Each line below should be set down again unchanged.

### SUPPLIED MATERIAL

_ _ _ _ _

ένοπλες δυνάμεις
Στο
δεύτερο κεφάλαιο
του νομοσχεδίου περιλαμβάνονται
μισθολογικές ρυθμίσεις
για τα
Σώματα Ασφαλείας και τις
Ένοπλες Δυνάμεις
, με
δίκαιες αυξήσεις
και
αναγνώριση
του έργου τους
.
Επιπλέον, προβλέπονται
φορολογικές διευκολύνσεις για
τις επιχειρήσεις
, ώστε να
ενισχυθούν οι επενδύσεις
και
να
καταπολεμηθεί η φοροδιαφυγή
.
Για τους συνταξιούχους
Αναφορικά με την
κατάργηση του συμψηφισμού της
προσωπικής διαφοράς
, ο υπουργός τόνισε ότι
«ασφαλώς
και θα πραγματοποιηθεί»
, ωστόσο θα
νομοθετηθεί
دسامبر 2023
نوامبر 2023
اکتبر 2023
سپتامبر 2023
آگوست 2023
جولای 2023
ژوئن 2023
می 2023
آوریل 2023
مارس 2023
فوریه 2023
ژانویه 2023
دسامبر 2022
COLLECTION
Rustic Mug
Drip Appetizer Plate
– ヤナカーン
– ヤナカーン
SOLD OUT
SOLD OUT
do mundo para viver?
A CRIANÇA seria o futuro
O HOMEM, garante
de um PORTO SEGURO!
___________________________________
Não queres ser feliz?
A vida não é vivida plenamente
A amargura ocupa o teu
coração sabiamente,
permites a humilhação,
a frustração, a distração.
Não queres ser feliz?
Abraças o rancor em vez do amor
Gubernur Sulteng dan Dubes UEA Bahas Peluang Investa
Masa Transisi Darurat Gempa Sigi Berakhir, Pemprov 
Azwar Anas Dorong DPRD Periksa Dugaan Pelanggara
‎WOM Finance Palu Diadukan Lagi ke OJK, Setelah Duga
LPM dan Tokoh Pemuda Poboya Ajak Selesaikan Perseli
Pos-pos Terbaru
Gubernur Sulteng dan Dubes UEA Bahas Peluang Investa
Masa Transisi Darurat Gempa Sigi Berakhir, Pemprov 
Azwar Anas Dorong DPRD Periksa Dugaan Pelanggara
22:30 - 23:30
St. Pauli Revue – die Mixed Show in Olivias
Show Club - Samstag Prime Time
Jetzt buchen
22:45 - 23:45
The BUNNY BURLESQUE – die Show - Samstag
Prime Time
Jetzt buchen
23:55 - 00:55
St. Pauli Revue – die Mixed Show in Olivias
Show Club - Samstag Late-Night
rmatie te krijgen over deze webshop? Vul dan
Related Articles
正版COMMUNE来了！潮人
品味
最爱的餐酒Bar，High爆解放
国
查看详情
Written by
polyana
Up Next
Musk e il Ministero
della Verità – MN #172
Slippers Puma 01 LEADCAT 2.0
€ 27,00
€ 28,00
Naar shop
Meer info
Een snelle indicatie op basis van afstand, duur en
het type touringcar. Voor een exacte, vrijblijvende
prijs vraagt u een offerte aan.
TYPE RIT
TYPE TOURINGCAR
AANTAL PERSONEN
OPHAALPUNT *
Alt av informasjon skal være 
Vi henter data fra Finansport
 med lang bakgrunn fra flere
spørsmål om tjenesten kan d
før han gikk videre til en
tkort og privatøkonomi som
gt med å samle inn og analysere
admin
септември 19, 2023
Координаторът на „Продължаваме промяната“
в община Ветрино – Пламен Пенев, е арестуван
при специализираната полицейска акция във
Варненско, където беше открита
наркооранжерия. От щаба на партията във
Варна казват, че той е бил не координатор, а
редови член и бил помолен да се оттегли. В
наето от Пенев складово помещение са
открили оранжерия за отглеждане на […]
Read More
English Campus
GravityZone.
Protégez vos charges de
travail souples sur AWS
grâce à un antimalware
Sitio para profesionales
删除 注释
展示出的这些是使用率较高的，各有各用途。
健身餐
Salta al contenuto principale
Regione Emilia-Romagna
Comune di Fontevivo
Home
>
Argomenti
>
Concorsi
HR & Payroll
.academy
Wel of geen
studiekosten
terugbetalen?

_ _ _ _ _

### ANSWER BOX
ένοπλες δυνάμεις
Στο
δεύτερο κεφάλαιο
του νομοσχεδίου περιλαμβάνονται
μισθολογικές ρυθμίσεις
για τα
Σώματα Ασφαλείας και τις
Ένοπλες Δυνάμεις
, με
δίκαιες αυξήσεις
και
αναγνώριση
του έργου τους
.
Επιπλέον, προβλέπονται
φορολογικές διευκολύνσεις για
τις επιχειρήσεις
, ώστε να
ενισχυθούν οι επενδύσεις
και
να
καταπολεμηθεί η φοροδιαφυγή
.
Για τους συνταξιούχους
Αναφορικά με την
κατάργηση του συμψηφισμού της
προσωπικής διαφοράς
, ο υπουργός τόνισε ότι
«ασφαλώς
και θα πραγματοποιηθεί»
, ωστόσο θα
νομοθετηθεί
دسامبر 2023
نوامبر 2023
اکتبر 2023
سپتامبر 2023
آگوست 2023
جولای 2023
ژوئن 2023
می 2023
آوریل 2023
مارس 2023
فوریه 2023
ژانویه 2023
دسامبر 2022
COLLECTION
Rustic Mug
Drip Appetizer Plate
– ヤナカーン
– ヤナカーン
SOLD OUT
SOLD OUT
do mundo para viver?
A CRIANÇA seria o futuro
O HOMEM, garante
de um PORTO SEGURO!
___________________________________
Não queres ser feliz?
A vida não é vivida plenamente
A amargura ocupa o teu
coração sabiamente,
permites a humilhação,
a frustração, a distração.
Não queres ser feliz?
Abraças o rancor em vez do amor
Gubernur Sulteng dan Dubes UEA Bahas Peluang Investa
Masa Transisi Darurat Gempa Sigi Berakhir, Pemprov 
Azwar Anas Dorong DPRD Periksa Dugaan Pelanggara
‎WOM Finance Palu Diadukan Lagi ke OJK, Setelah Duga
LPM dan Tokoh Pemuda Poboya Ajak Selesaikan Perseli
Pos-pos Terbaru
Gubernur Sulteng dan Dubes UEA Bahas Peluang Investa
Masa Transisi Darurat Gempa Sigi Berakhir, Pemprov 
Azwar Anas Dorong DPRD Periksa Dugaan Pelanggara
22:30 - 23:30
St. Pauli Revue – die Mixed Show in Olivias
Show Club - Samstag Prime Time
Jetzt buchen
22:45 - 23:45
The BUNNY BURLESQUE – die Show - Samstag
Prime Time
Jetzt buchen
23:55 - 00:55
St. Pauli Revue – die Mixed Show in Olivias
Show Club - Samstag Late-Night
rmatie te krijgen over deze webshop? Vul dan
Related Articles
正版COMMUNE来了！潮人
品味
最爱的餐酒Bar，High爆解放
国
查看详情
Written by
polyana
Up Next
Musk e il Ministero
della Verità – MN #172
Slippers Puma 01 LEADCAT 2.0
€ 27,00
€ 28,00
Naar shop
Meer info
Een snelle indicatie op basis van afstand, duur en
het type touringcar. Voor een exacte, vrijblijvende
prijs vraagt u een offerte aan.
TYPE RIT
TYPE TOURINGCAR
AANTAL PERSONEN
OPHAALPUNT *
Alt av informasjon skal være 
Vi henter data fra Finansport
 med lang bakgrunn fra flere
spørsmål om tjenesten kan d
før han gikk videre til en
tkort og privatøkonomi som
gt med å samle inn og analysere
admin
септември 19, 2023
Координаторът на „Продължаваме промяната“
в община Ветрино – Пламен Пенев, е арестуван
при специализираната полицейска акция във
Варненско, където беше открита
наркооранжерия. От щаба на партията във
Варна казват, че той е бил не координатор, а
редови член и бил помолен да се оттегли. В
наето от Пенев складово помещение са
открили оранжерия за отглеждане на […]
Read More
English Campus
GravityZone.
Protégez vos charges de
travail souples sur AWS
grâce à un antimalware
Sitio para profesionales
删除 注释
展示出的这些是使用率较高的，各有各用途。
健身餐
Salta al contenuto principale
Regione Emilia-Romagna
Comune di Fontevivo
Home
>
Argomenti
>
Concorsi
HR & Payroll
.academy
Wel of geen
studiekosten
terugbetalen?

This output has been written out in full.